As a passenger in an aircraft, I can readily tell the sensitivity of its pilot soon after taxying starts. If the brakes are released in such a manner that passengers lurch in their seats then the odds are there is an insensitive pilot in the feedback loop. If, when stopping the pilot does not flair off deceleration as speed approaches zero then we have another uncomfortable lurch situation. This is very common with insensitive or careless car drivers. The manner of use of nose-wheel steering gives another clear indication to the smoothness of a pilot before flight.

After taxying with a poor pilot, I know that I am in for poorly coordinated flight in the air. I also know from experience that the non smooth pilot will have difficulty in handling abnormal circumstances. He may be able to do it by rote or by the book but there will be that edge of finesse which will always be missing.

Recognition by the test pilot of the limitations of the whole range of pilots leads to the definition of safety margins covering almost all aspects of aircraft handling, control and cockpit design. Obviously, the test pilot can hardly describe the stability of an aircraft as satisfactory if only he is able to fly it. He must always be aware of the limitations of the worst pilot who may be permitted to fly. The result of all the derived limitations and standard requirements is that today we have aircraft which are all easy and safe for the average pilot to fly. As pilot ability decreases from the average, his degree of difficulty rises but rarely to the extent where a desired level of safety is jeopardised.

The TPS course could not possibly cover the vast range of engineering and manufacturing aspects of aviation in any detail but it was instrumental in giving us the basis for design and handling and making us aware of the significant responsibilities we would have in the future to ensure that the established design philosophies continued to be upheld and improved.

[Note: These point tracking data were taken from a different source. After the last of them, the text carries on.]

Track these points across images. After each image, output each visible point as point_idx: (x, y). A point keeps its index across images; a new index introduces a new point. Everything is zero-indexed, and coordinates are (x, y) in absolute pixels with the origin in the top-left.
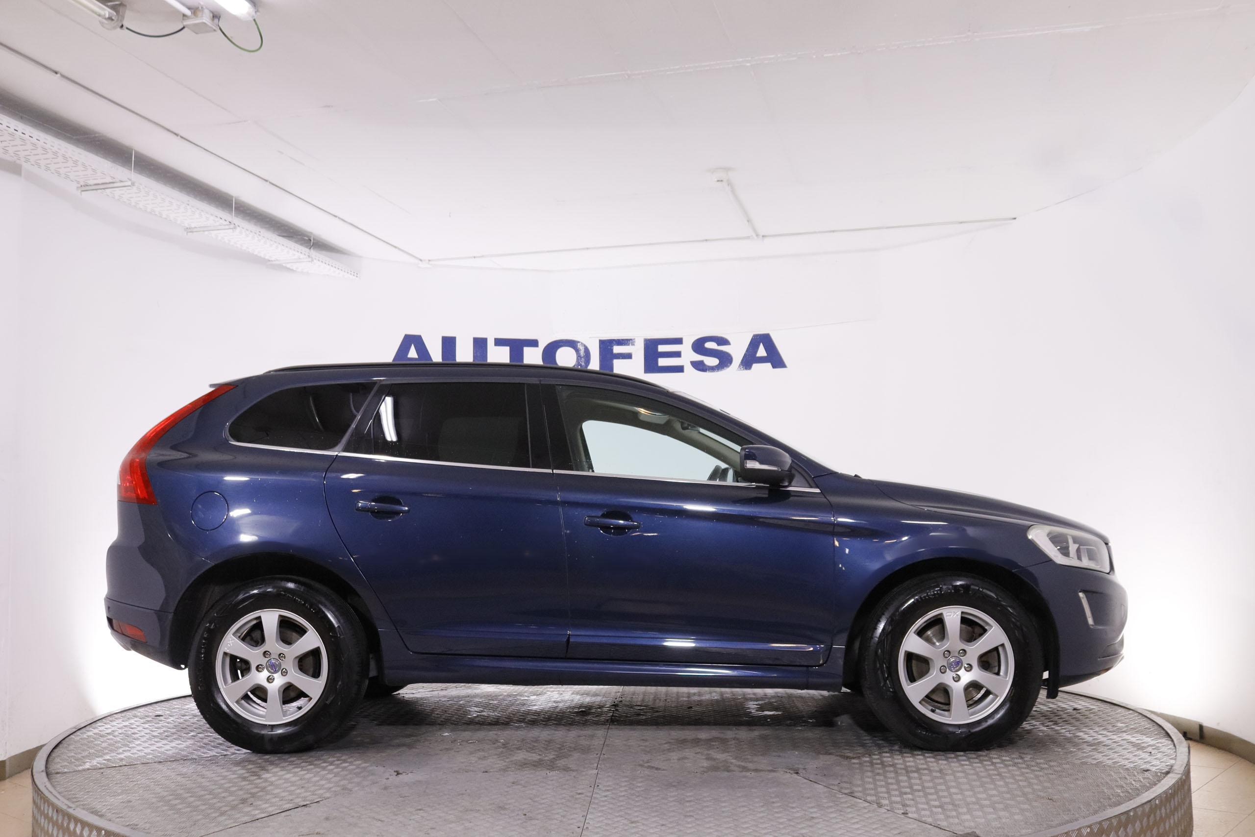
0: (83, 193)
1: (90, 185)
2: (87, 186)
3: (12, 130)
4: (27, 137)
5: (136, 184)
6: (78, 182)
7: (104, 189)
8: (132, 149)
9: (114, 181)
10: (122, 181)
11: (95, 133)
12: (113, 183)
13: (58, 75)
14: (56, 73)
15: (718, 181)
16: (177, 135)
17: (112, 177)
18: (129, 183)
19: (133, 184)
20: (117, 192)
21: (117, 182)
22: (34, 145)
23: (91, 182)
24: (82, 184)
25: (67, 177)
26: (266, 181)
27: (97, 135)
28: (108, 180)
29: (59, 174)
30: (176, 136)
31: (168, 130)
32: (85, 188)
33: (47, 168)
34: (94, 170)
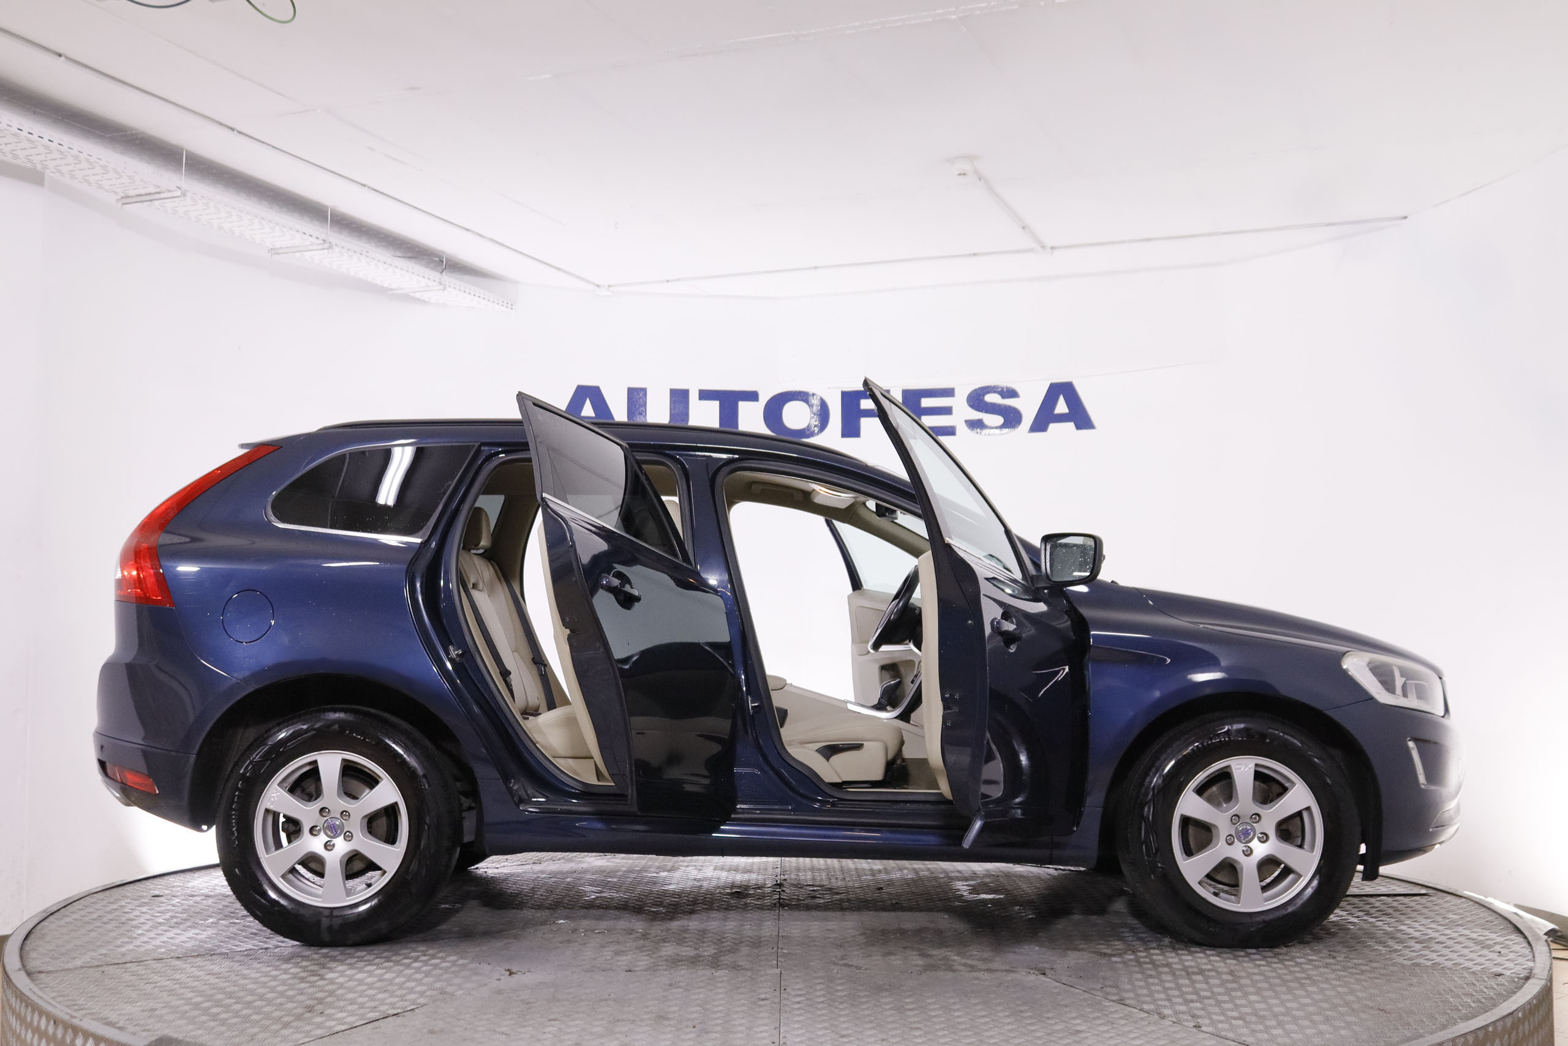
0: (124, 206)
1: (132, 197)
2: (128, 197)
3: (14, 130)
4: (35, 137)
5: (188, 194)
6: (116, 193)
7: (151, 200)
8: (183, 149)
9: (158, 190)
10: (169, 191)
11: (131, 129)
12: (159, 193)
13: (62, 58)
14: (60, 55)
15: (960, 174)
16: (232, 129)
17: (155, 185)
18: (178, 193)
19: (184, 194)
20: (169, 205)
21: (163, 192)
22: (47, 148)
23: (132, 193)
24: (122, 195)
25: (100, 186)
26: (364, 185)
27: (134, 132)
28: (152, 190)
29: (89, 183)
30: (231, 131)
31: (221, 124)
32: (126, 199)
33: (73, 177)
34: (130, 177)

Significantly also, the ETPS course gave us the confidence and indeed the ability to be able to make adequate preparation to climb in to yet another aircraft type and be able to make adequate preparations for the first flight of a newly designed or modified aircraft. We became expert in recognising the essentials whilst deliberately discarding the non-essentials in launching an aircraft and in being able to cope with malfunctions of any sort. We became expert at observing and recording intricate details on our knee pads or into tape recorders whilst doing all required to operate an aircraft safely to the edges of their handling and performance envelopes. All of this was in an environment which, on most flights, was all but friendly and always variable.

Aircraft cockpit standardisation was still in its infancy so we had to cope with a great variety of switches, levers, indicators and instruments to achieve similar results. We were essentially the "standard man" as detailed in the AVP970 and so became very aware of man's physical limitations of reach, muscular strengths, vision day/night, tactile feel and all of these within the unforgiving realities of g forces, oxygen supply and extremes of temperature. It was not until the early 60s that we TPs were able to collectively insist on all vital cockpit controls being arranged so that switches and levers be all forward or up for take-off.

We had come a long way in a very short time since the Wright brothers and Cody at Farnborough. Before their first tentative flights, man had for some centuries been preoccupied with attempts to emulate birds. Knowledge of the properties of air flowing around objects puzzled engineers for many years. Basic knowledge of stability and control essential for safe flight took many generations to develop.